I have to agree with Mike, albeit from an armchair myself. Also remember the intent of the photo was to appear in a print NEWSPAPER. A quick look at David's pic of the newspaper shows the "hot spot" and overall brightness is much different than the pic on your monitor.

Great pic. Really cool story of getting the safe stuff in the can and then pushing out.

I wonder how often the "safe" gets used vs. the "pushes."

September 06, 2012 9:40 AM  
Blogger Bret Hartman said...

Thank you everyone for the comments! It's always good to hear what other people think of my work.

September 07, 2012 2:43 PM  
Blogger AlunMauve said...

I think the final edit works really well on the page. Look carefully; the white line of the dividing wall is enhanced by the text layout above and below the picture and by the width of the white space between the picture and the text to the left That block of text to the left works with the books on the right to bring the subject back to centre of frame, when looking at the paga as a whole.

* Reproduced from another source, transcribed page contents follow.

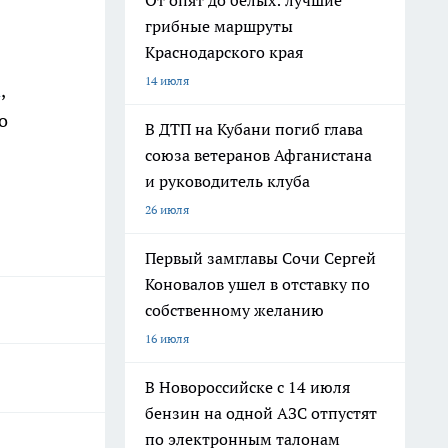
От опят до белых: лучшие
грибные маршруты
Краснодарского края
14 июля
а
,
о
В ДТП на Кубани погиб глава
союза ветеранов Афганистана
и руководитель клуба
26 июля
Первый замглавы Сочи Сергей
Коновалов ушел в отставку по
собственному желанию
16 июля
В Новороссийске с 14 июля
бензин на одной АЗС отпустят
по электронным талонам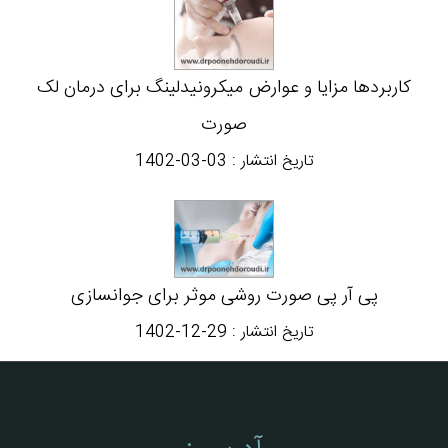
کاربردها مزایا و عوارض میکرونیدلینگ برای درمان لک
صورت
تاریخ انتشار :
1402-03-03
پی آر پی صورت روشی موثر برای جوانسازی
تاریخ انتشار :
1402-12-29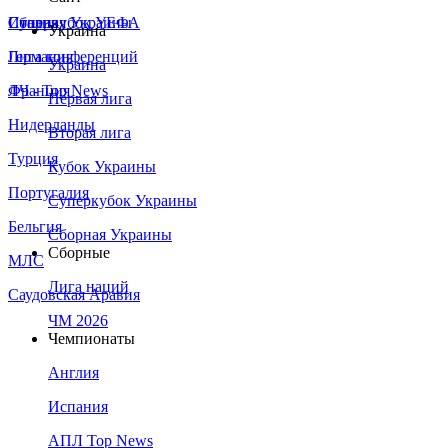
Сборная Украины
Италия
Суперкубок УЕФА
Украина
Германия
Лига конференций
Украина
Франция
ЛЧ - Top News
Первая лига
Нидерланды
Вторая лига
Турция
Кубок Украины
Португалия
Суперкубок Украины
Бельгия
Сборная Украины
Сборные
МЛС
Лига наций
Саудовская Аравия
ЧМ 2026
Чемпионаты
Англия
Испания
АПЛ Top News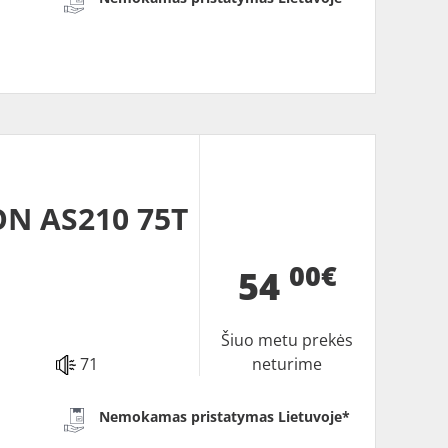
N AS210 75T
00€
54
Šiuo metu prekės
71
neturime
Nemokamas pristatymas Lietuvoje*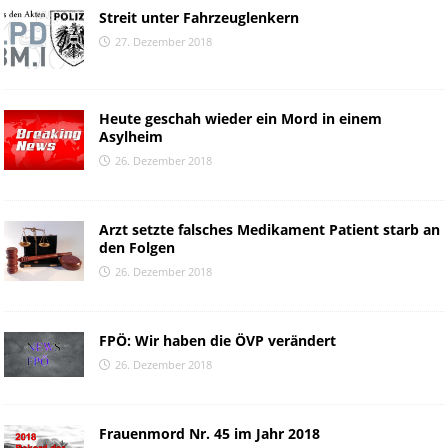
Streit unter Fahrzeuglenkern
27. Dezember 2018
Heute geschah wieder ein Mord in einem
Asylheim
26. Dezember 2018
Arzt setzte falsches Medikament Patient starb an
den Folgen
26. Dezember 2018
FPÖ: Wir haben die ÖVP verändert
26. Dezember 2018
Frauenmord Nr. 45 im Jahr 2018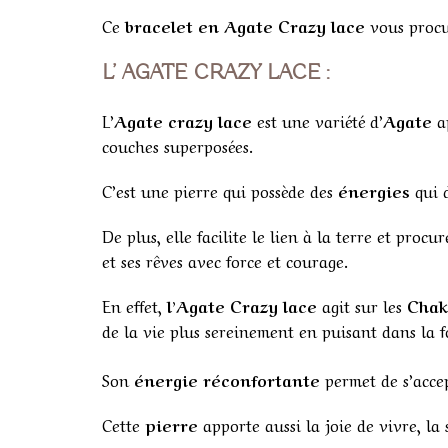
Ce
bracelet en Agate Crazy lace
vous procur
L’ AGATE CRAZY LACE :
L’
Agate crazy lace
est une variété d’
Agate
ap
couches superposées.
C’est une pierre qui possède des
énergies
qui d
De plus, elle facilite le lien à la terre et proc
et ses rêves avec force et courage.
En effet,
l’Agate Crazy
lace
agit sur les
Chak
de la vie plus sereinement en puisant dans la f
Son
énergie
réconfortante
permet de s’accep
Cette
pierre
apporte aussi la joie de vivre, la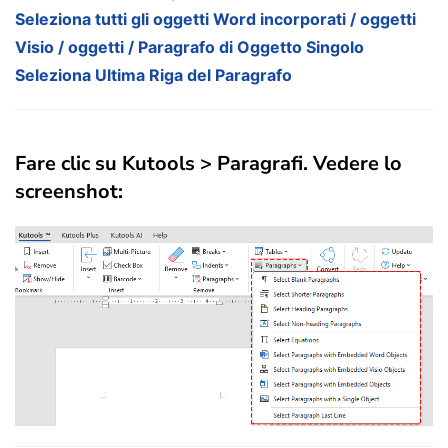
Seleziona tutti gli oggetti Word incorporati / oggetti
Visio / oggetti / Paragrafo di Oggetto Singolo
Seleziona Ultima Riga del Paragrafo
Fare clic su Kutools > Paragrafi. Vedere lo
screenshot: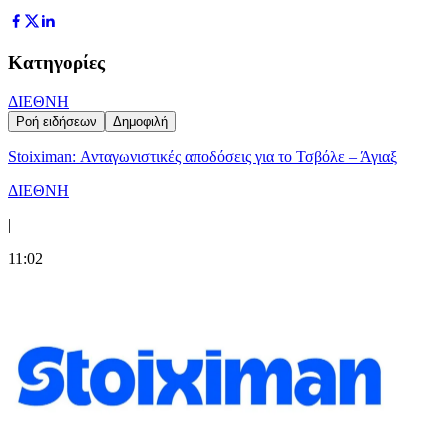
Κατηγορίες
ΔΙΕΘΝΗ
Ροή ειδήσεων
Δημοφιλή
Stoiximan: Ανταγωνιστικές αποδόσεις για το Τσβόλε – Άγιαξ
ΔΙΕΘΝΗ
|
11:02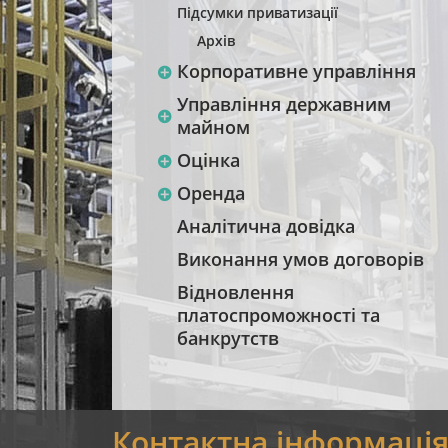
Підсумки приватизації
Архів
Корпоративне управління
Управління державним
майном
Оцінка
Оренда
Аналітична довідка
Виконання умов договорів
Відновлення
платоспроможності та
банкрутств
Контактна інформаці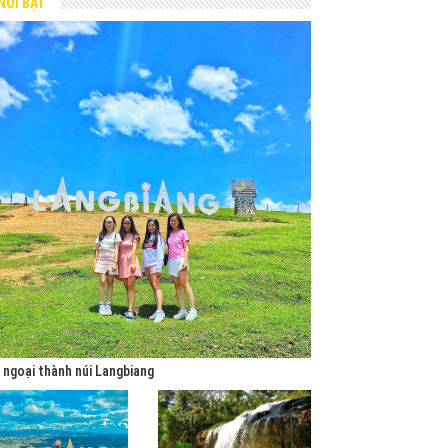
NỔI BẬT
 ngoại thành núi Langbiang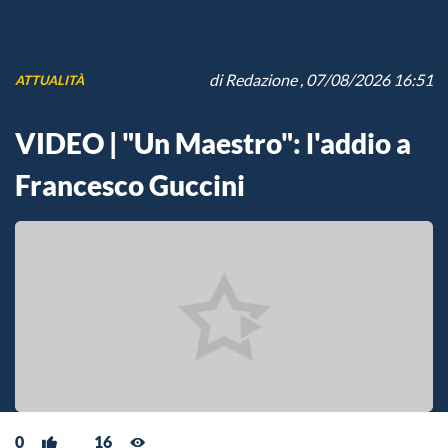
di
Redazione
, 07/08/2026 16:51
ATTUALITÀ
VIDEO | "Un Maestro": l'addio a
Francesco Guccini
0
16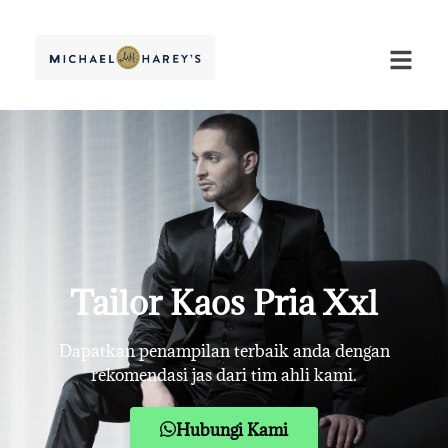
Tailor Kaos Pria Xxl
Dapatkan penampilan terbaik anda dengan
rekomendasi jas dari tim ahli kami.
Hubungi Kami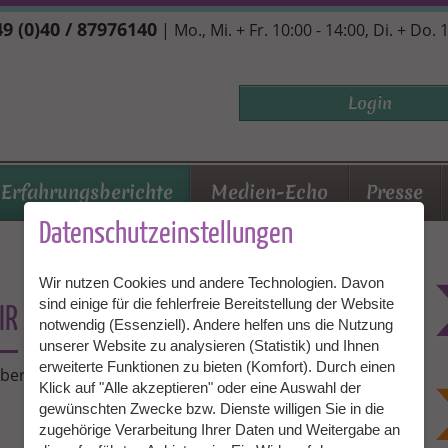
9 (0)40 / 87976140
| Mo., Mi. + Fr. 10:00 - 14:00, Di. + Do. 
Login
Erfahrungsberichte
Medien-Echo
Presse
Datenschutzeinstellungen
Wir nutzen Cookies und andere Technologien. Davon
sind einige für die fehlerfreie Bereitstellung der Website
IR
notwendig (Essenziell). Andere helfen uns die Nutzung
unserer Website zu analysieren (Statistik) und Ihnen
erweiterte Funktionen zu bieten (Komfort). Durch einen
über ihre ganz persönlichen Erfahrungen mit Granny
Klick auf "Alle akzeptieren" oder eine Auswahl der
gewünschten Zwecke bzw. Dienste willigen Sie in die
zugehörige Verarbeitung Ihrer Daten und Weitergabe an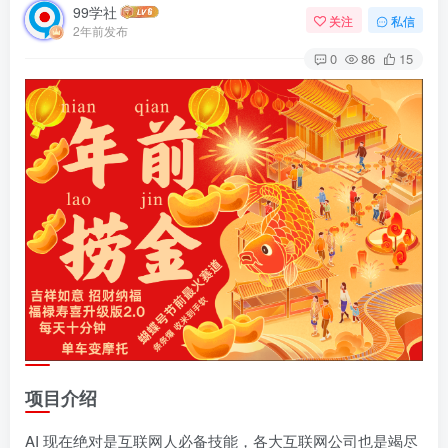
99学社
关注
私信
2年前发布
0
86
15
项目介绍
AI 现在绝对是互联网人必备技能，各大互联网公司也是竭尽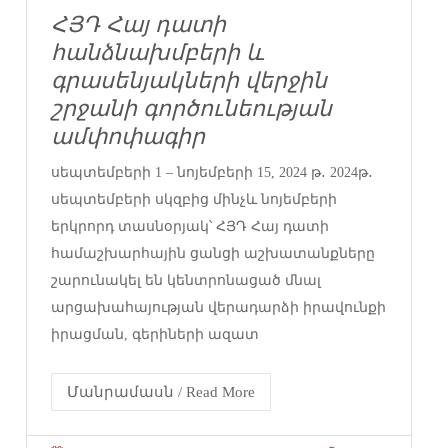
ՀՅԴ Հայ դատի
հանձնախմբերի և
գրասենյակների վերջին
շրջանի գործունեության
ամփոփագիր
սեպտեմբերի 1 – նոյեմբերի 15, 2024 թ․ 2024թ․
սեպտեմբերի սկզբից մինչև նոյեմբերի
երկրորդ տասնօրյակ՝ ՀՅԴ Հայ դատի
համաշխարհային ցանցի աշխատանքները
շարունակել են կենտրոնացած մնալ
արցախահայության վերադարձի իրավունքի
իրացման, գերիների ազատ
Մանրամասն / Read More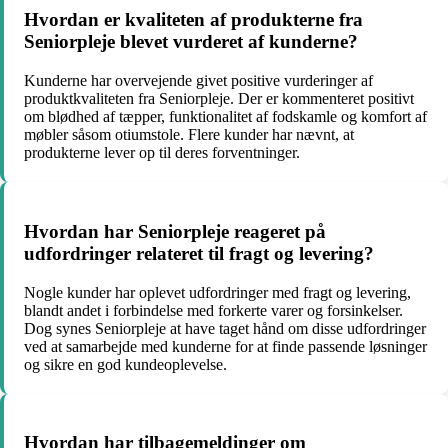
Hvordan er kvaliteten af produkterne fra
Seniorpleje blevet vurderet af kunderne?
Kunderne har overvejende givet positive vurderinger af
produktkvaliteten fra Seniorpleje. Der er kommenteret positivt
om blødhed af tæpper, funktionalitet af fodskamle og komfort af
møbler såsom otiumstole. Flere kunder har nævnt, at
produkterne lever op til deres forventninger.
Hvordan har Seniorpleje reageret på
udfordringer relateret til fragt og levering?
Nogle kunder har oplevet udfordringer med fragt og levering,
blandt andet i forbindelse med forkerte varer og forsinkelser.
Dog synes Seniorpleje at have taget hånd om disse udfordringer
ved at samarbejde med kunderne for at finde passende løsninger
og sikre en god kundeoplevelse.
Hvordan har tilbagemeldinger om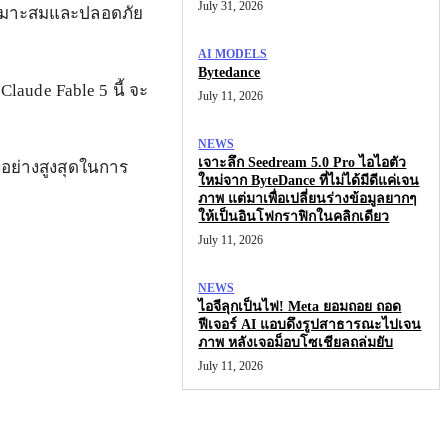
July 31, 2026
ามเหมาะสมและปลอดภัย
AI MODELS
Bytedance
aude Fable 5 นี้ จะ
July 11, 2026
NEWS
เจาะลึก Seedream 5.0 Pro ไอไอตัว
งอย่างสูงสุดในการ
ใหม่จาก ByteDance ที่ไม่ได้มีดีแค่เจน
ภาพ แต่มาเพื่อเปลี่ยนร่างข้อมูลยากๆ
ให้เป็นอินโฟกราฟิกในคลิกเดียว
July 11, 2026
NEWS
ไอจีลุกเป็นไฟ! Meta ยอมถอย ถอด
ฟีเจอร์ AI แอบดึงรูปสาธารณะไปเจน
ภาพ หลังเจอม็อบโซเชียลถล่มยับ
July 11, 2026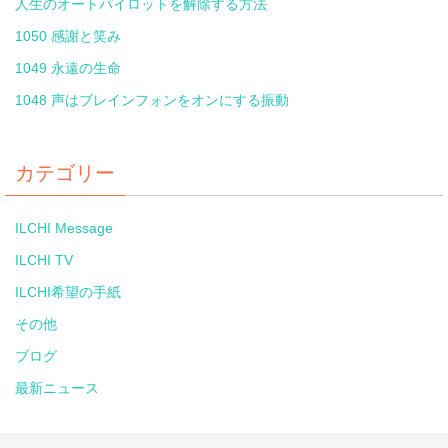
人生のオートパイロットを解除する方法
1050 感謝と笑み
1049 永遠の生命
1048 声はブレインフォンをオンにする振動
カテゴリー
ILCHI Message
ILCHI TV
ILCHI希望の手紙
その他
ブログ
最新ニュース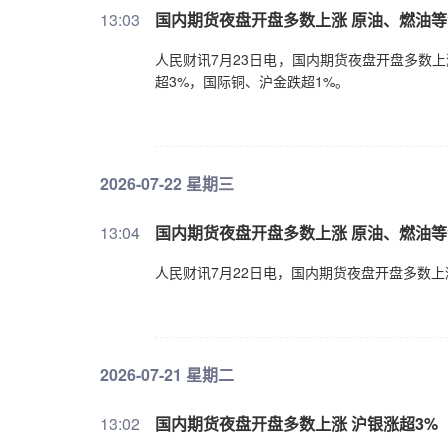
13:03
​国内期货夜盘开盘多数上涨 原油、燃油等
人民财讯7月23日电，国内期货夜盘开盘多数上
超3%，国际铜、沪金跌超1%。
2026-07-22 星期三
13:04
国内期货夜盘开盘多数上涨 原油、燃油等
人民财讯7月22日电，国内期货夜盘开盘多数上
2026-07-21 星期二
13:02
国内期货夜盘开盘多数上涨 沪银涨超3%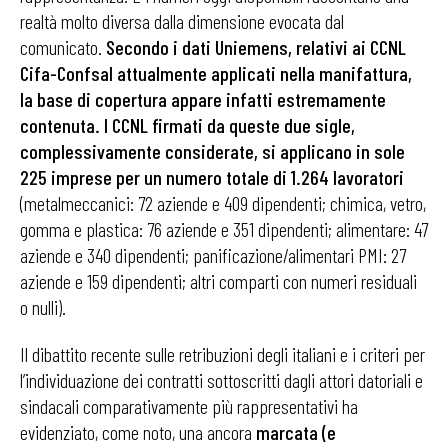
realtà molto diversa dalla dimensione evocata dal
comunicato.
Secondo i dati Uniemens, relativi ai CCNL
Cifa-Confsal attualmente applicati nella manifattura,
la base di copertura appare infatti estremamente
contenuta. I CCNL firmati da queste due sigle,
complessivamente considerate, si applicano in sole
225 imprese per un numero totale di 1.264 lavoratori
(metalmeccanici: 72 aziende e 409 dipendenti; chimica, vetro,
gomma e plastica: 76 aziende e 351 dipendenti; alimentare: 47
aziende e 340 dipendenti; panificazione/alimentari PMI: 27
aziende e 159 dipendenti; altri comparti con numeri residuali
o nulli).
Il dibattito recente sulle retribuzioni degli italiani e i criteri per
l’individuazione dei contratti sottoscritti dagli attori datoriali e
sindacali comparativamente più rappresentativi ha
evidenziato, come noto, una ancora
marcata (e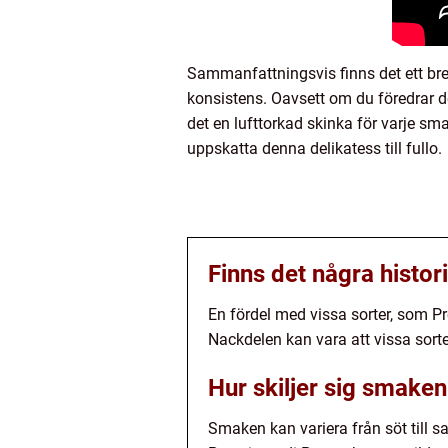
Sammanfattningsvis finns det ett bre
konsistens. Oavsett om du föredrar 
det en lufttorkad skinka för varje sma
uppskatta denna delikatess till fullo.
Finns det några histor
En fördel med vissa sorter, som P
Nackdelen kan vara att vissa sorte
Hur skiljer sig smaken
Smaken kan variera från söt till s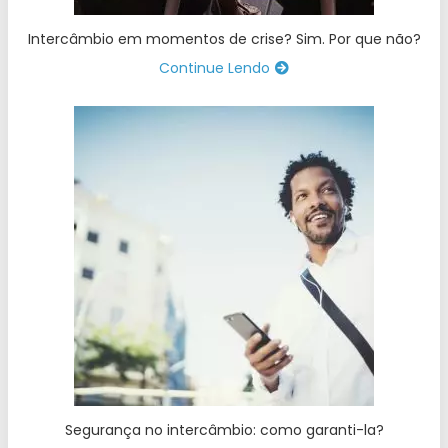
Intercâmbio em momentos de crise? Sim. Por que não?
Continue Lendo
Segurança no intercâmbio: como garanti-la?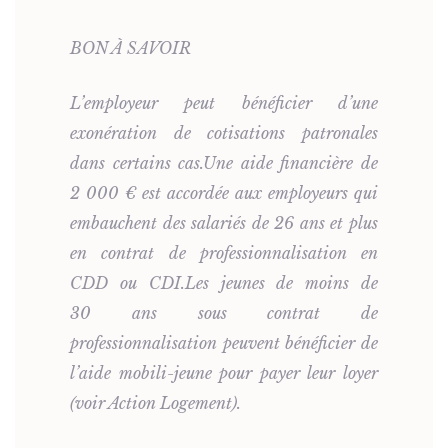
BON À SAVOIR
L’employeur peut bénéficier d’une
exonération de cotisations patronales
dans certains cas.Une aide financière de
2 000 € est accordée aux employeurs qui
embauchent des salariés de 26 ans et plus
en contrat de professionnalisation en
CDD ou CDI.Les jeunes de moins de
30 ans sous contrat de
professionnalisation peuvent bénéficier de
l’aide mobili-jeune pour payer leur loyer
(voir Action Logement).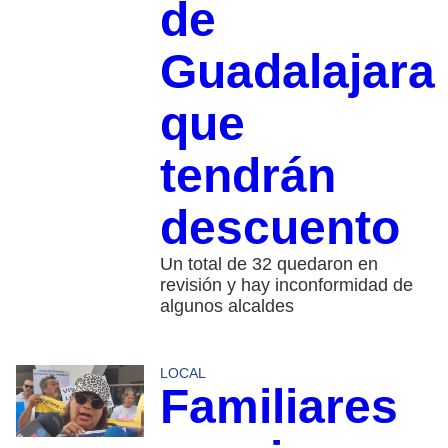
de
Guadalajara
que
tendrán
descuento
Un total de 32 quedaron en
revisión y hay inconformidad de
algunos alcaldes
LOCAL
Familiares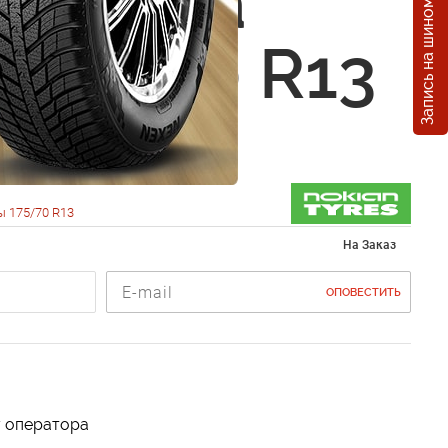
Запись на шиномонтаж
n Hakka
 175/70 R13
 175/70 R13
На Заказ
ОПОВЕСТИТЬ
у оператора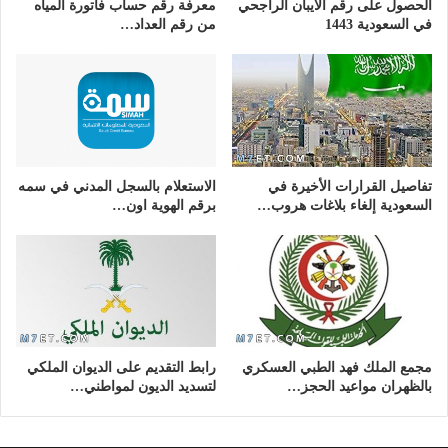
الحصول على رقم الايبان الراجحي
معرفة رقم حساب فاتورة المياه
في السعودية 1443
من رقم العداد…
تفاصيل القرارات الأخيرة في
الاستعلام بالسجل المدني في سمه
السعودية إلغاء بلاغات هروب…
برقم الهوية اون…
مجمع الملك فهد الطبي العسكري
رابط التقديم على الديوان الملكي
بالظهران مواعيد الحجز…
لتسديد الديون لمواطني…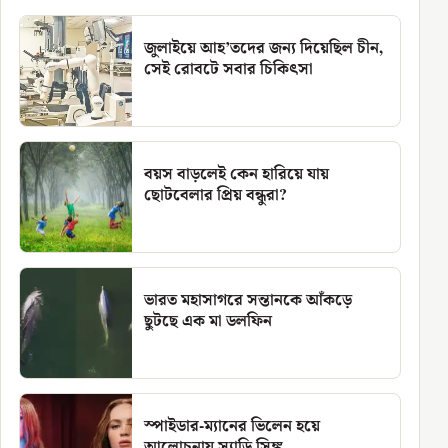
জুলাইয়ে আহ’তদের জন্য দিয়েছিল চীন,
সেই রোবটে সবার চিকিৎসা
বয়স বাড়লেই কেন হারিয়ে যায়
ছোটবেলার প্রিয় বন্ধুরা?
ভারত মহাসাগরে সন্তানকে আঁকড়ে
ছুটছে এক মা ডলফিন
স্পাইডার-ম্যানের ভিলেন হয়ে
আলোচনায় স্যাডি সিঙ্ক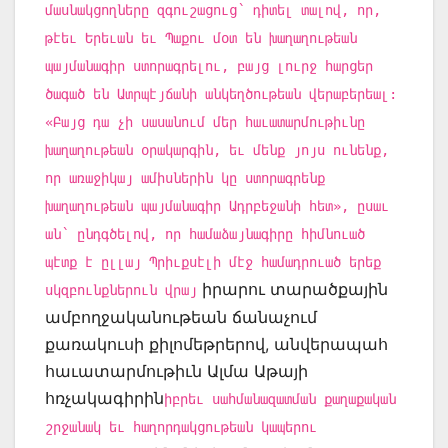
մասնակցողները զգուշացուց՝ դիտել տալով, որ,
թէեւ Երեւան եւ Պաքու մօտ են խաղաղութեան
պայմանագիր ստորագրելու, բայց լուրջ հարցեր
ծագած են Ատրպէյճանի անկեղծութեան վերաբերեալ:
«Բայց դա չի սասանում մեր հաւատարմութիւնը
խաղաղութեան օրակարգին, եւ մենք յոյս ունենք,
որ առաջիկայ ամիսներին կը ստորագրենք
խաղաղութեան պայմանագիր Ադրբեջանի հետ», ըսաւ
ան՝ ընդգծելով, որ համաձայնագիրը հիմնուած
պէտք է ըլլայ Պրիւքսէլի մէջ համադրուած երեք
իրարու տարածքային
սկզբունքներուն վրայ
ամբողջականութեան ճանաչում
քառակուսի քիլոմեթրերով, անվերապահ
հաւատարմութիւն Ալմա Աթայի
հռչակագիրին
իբրեւ սահմանազատման քաղաքական
շրջանակ եւ հաղորդակցութեան կապերու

Great 'toging, great editing in my humble opinion.

September 11, 2012 7:11 AM  
Blogger Jill Evans said...

Very late to the party, however, I think this photo works just as much because of color as it does for composition. The overall palate is is cool neutral with pops of color; the burgundy of the seat, purple tie and a few reds in the books. These move the eye around. But ultimately you are drawn to the warmth of the face.